If, for instance, users experience significant latency in a live stream, they might stop interacting with it. This is especially true for gaming and sports live streams. Furthermore, high-quality live streams have substantial bandwidth and internet connection requirements. Insufficient network bandwidth and weak connections can degrade the viewing experience for users.

The evolution of live streaming has reshaped the way businesses and customers engage with media, and it will likely continue to open new avenues for global entertainment, education and business communication.

Virtual reality (VR), augmented reality (AR) and mixed reality (MR)—all of which allow users to interact with partially or fully simulated digital environments—are more accessible than ever. When integrated with advanced live streaming tools, these technologies enable viewers to attend live events in a fully immersive digital space, blurring the line between physical and virtual worlds. 

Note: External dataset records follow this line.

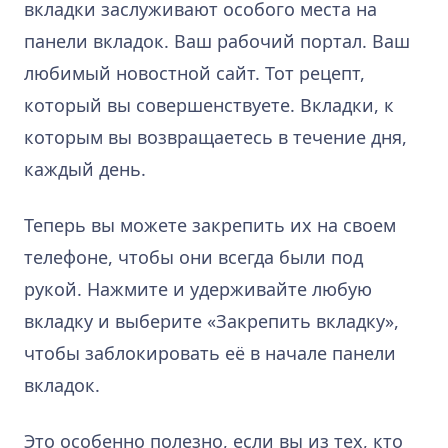
вкладки заслуживают особого места на
панели вкладок. Ваш рабочий портал. Ваш
любимый новостной сайт. Тот рецепт,
который вы совершенствуете. Вкладки, к
которым вы возвращаетесь в течение дня,
каждый день.
Теперь вы можете закрепить их на своем
телефоне, чтобы они всегда были под
рукой. Нажмите и удерживайте любую
вкладку и выберите «Закрепить вкладку»,
чтобы заблокировать её в начале панели
вкладок.
Это особенно полезно, если вы из тех, кто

The rollout of 5G networks also has the potential to enhance live streaming, offering higher quality and more reliable broadcasts on mobile phones and other connected devices.

Multiplatform streaming, also known as multistreaming or cross-platform streaming, can help content creators live stream to different audiences across various platforms. Instead of setting up separate streams, streamers can use specialized software to broadcast across multiple channels simultaneously.  

Live streaming solutions are also beginning to incorporate artificial intelligence (AI) and machine learning technologies to create smoother, safer, more accessible streaming experiences. AI functions include auto-captioning and interactive overlays, personalized content recommendations, optimized stream quality and automated content moderation.